Saints fixing to make another title run brehs.


Sent from Verticalsports.com Free App


----------



## Killz (Oct 5, 2009)

Saints did look good on Sunday.


----------



## HitOrGetHit (Jun 29, 2009)

It was a shame Roddy White was playing injured. Falcons offense is so tough when everyone is healthy.

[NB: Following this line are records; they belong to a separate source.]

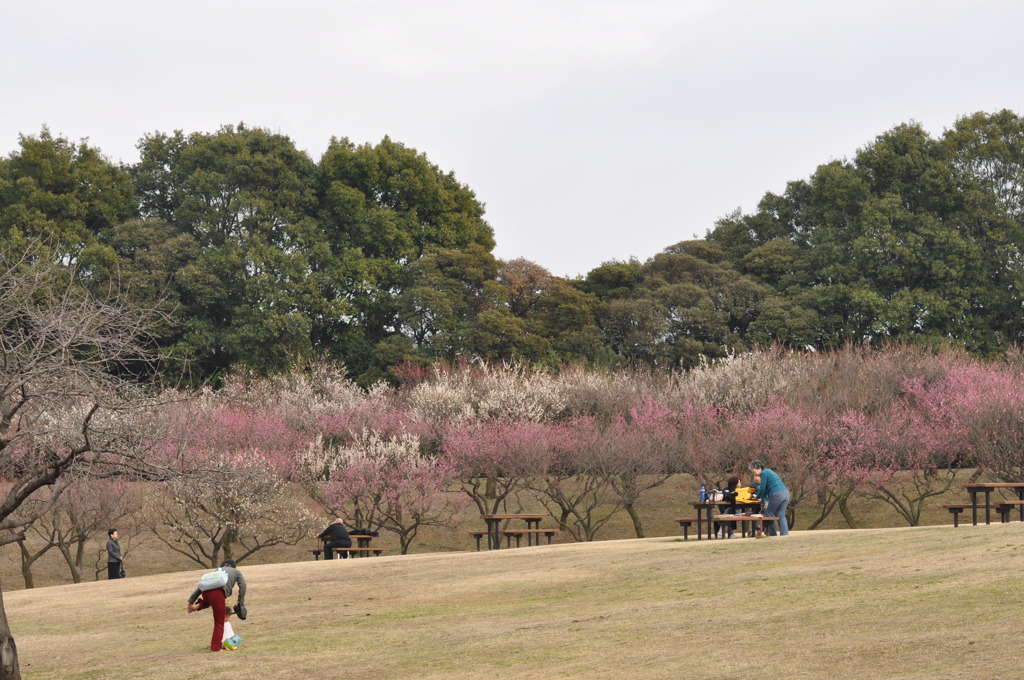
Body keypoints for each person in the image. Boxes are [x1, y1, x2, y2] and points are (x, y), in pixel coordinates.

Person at [187, 558, 247, 652]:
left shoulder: (217, 571)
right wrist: (240, 601)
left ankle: (197, 606)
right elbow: (243, 585)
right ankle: (216, 648)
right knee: (220, 622)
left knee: (211, 601)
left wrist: (191, 601)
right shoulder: (236, 572)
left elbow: (201, 587)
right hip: (218, 595)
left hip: (206, 594)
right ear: (234, 566)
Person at [749, 460, 790, 536]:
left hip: (777, 493)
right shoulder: (769, 471)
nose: (754, 474)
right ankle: (784, 533)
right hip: (786, 493)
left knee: (769, 513)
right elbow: (765, 489)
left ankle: (772, 534)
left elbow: (762, 488)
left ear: (758, 468)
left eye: (754, 472)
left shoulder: (763, 473)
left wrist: (757, 498)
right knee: (781, 514)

Sent from Verticalsports.com App


----------



## evilappendix (Jan 4, 2007)

Who dat??? Eked out another win yesterday, now 2-0 and in our division no less. It's not a Saints game unless I'm cursing at the television though. :laugh:


----------



## dlxrevolution (Jul 16, 2009)

Being a Panthers fan is so GD depressing...


----------



## Big_Charm (Jan 7, 2011)

My Steelers are taking a swan dive off the cliff as we speak ...:eek02:

Broncos and Seahawks are looking deep, I see that being the Championship game potentially at the SB, possibly the Patriot in the mix again too.


----------



## HitOrGetHit (Jun 29, 2009)

The Broncos are ridiculous. So much talent on that team.


----------



## HitOrGetHit (Jun 29, 2009)

RG3 is looking awesome today!


----------